When Beating the Language Barrier Becomes Critical

In what was quite a remarkable demonstration of just how powerful the human brain can be when truly pushed beyond its perceived limitations, I followed the live stories of four students who learned how to communicate in a brand new language within a very short period of just three weeks. It was indeed part of a marketing campaign by an online language-learning platform, but that takes nothing away from what was achieved.

Of all the lessons I personally took away from witnessing this miracle, the most compelling one was that of how we never really lose those instincts we’re born with. Thinking about just how quickly a child learns how to speak a language when they’re still navigating the brand new world they’ve been brought into, somewhere in the back of my mind I’ve always believed that one could tap into that quick-learning genius if they really put their mind to it.

Learning a new language can do you and your family a world of good, not to mention the opportunities it can open up to you if you were to pursue something a little more professional with your new language skills.
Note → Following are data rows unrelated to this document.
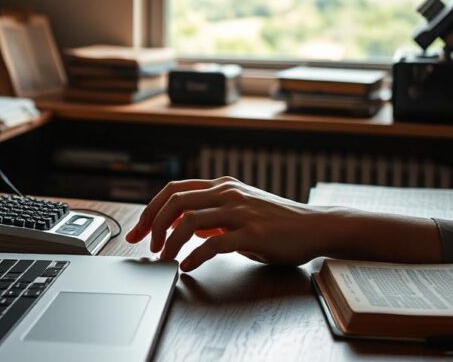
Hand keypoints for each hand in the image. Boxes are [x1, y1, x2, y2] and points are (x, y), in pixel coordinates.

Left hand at [125, 177, 335, 270]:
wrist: (314, 227)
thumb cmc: (277, 223)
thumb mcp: (240, 211)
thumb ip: (213, 216)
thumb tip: (186, 227)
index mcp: (221, 186)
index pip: (173, 190)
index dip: (150, 210)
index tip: (137, 231)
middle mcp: (228, 193)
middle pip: (175, 201)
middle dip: (152, 224)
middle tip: (145, 246)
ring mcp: (240, 212)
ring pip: (190, 221)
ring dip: (169, 243)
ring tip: (164, 259)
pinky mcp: (252, 233)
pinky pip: (214, 244)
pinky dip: (194, 257)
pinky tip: (187, 267)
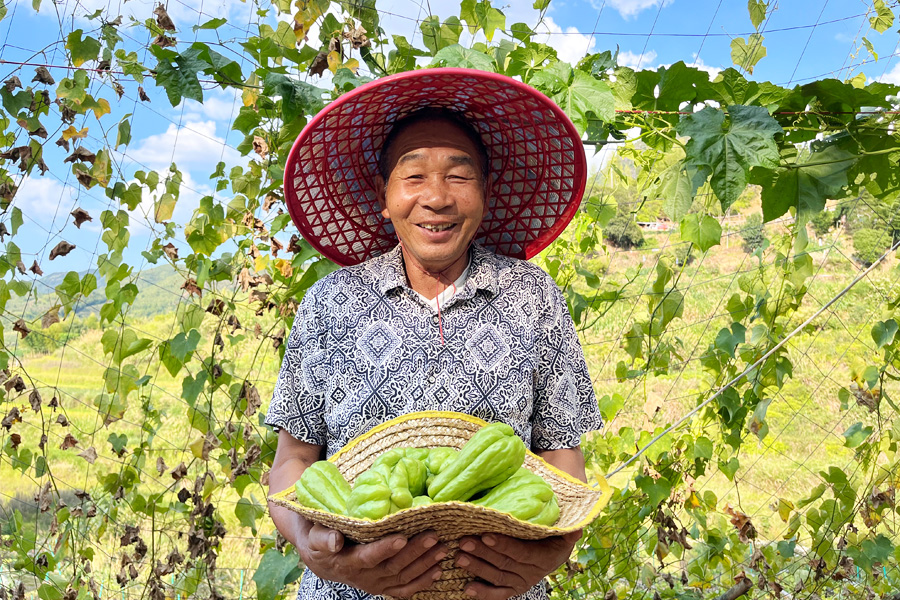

If you really harbour a desire to learn the new language you’re trying to speak however, that’s when learning it becomes that much easier, like in the case of a fellow travel buddy and family friend who wanted to be able to chat up those super hot Brazilian girls on his next trip to the South American country!

There are times in our lives when beating the language barrier could become crucial and critical however, beyond it just being a mere luxury or making for something nice to be able to say you can do. If you’re a frequent traveller for example, at least having some little measure of the local foreign language spoken can make for the difference between overspending and perhaps even coming away with a serious bargain.

Things can get even more serious than that however, like when legal matters come into play. Someone who has access to the services of a multilingual personal injury law firm for example is afforded an advantage over someone who would have to factor in additional costs such as those of having an interpreter brought in to help iron out the communication kinks created by having to deal with different languages involved.

Beyond the world of those who love to travel and travel frequently however, one could argue that beating the language barrier is critical to the economic prospects of anyone who is economically active in the modern world. Translator tools are getting better and more sophisticated by the day, but there is simply no substitute for learning the little nuances that come with the manner in which locals speak their own language and if you’re eyeing cross-border business that spreads across the globe, using translators that charge for their services can get really expensive.

So the question I guess is which language are you going to dedicate a bit of your time learning and also who are you going to align yourself with in order to take advantage of their understanding of different languages and cultures?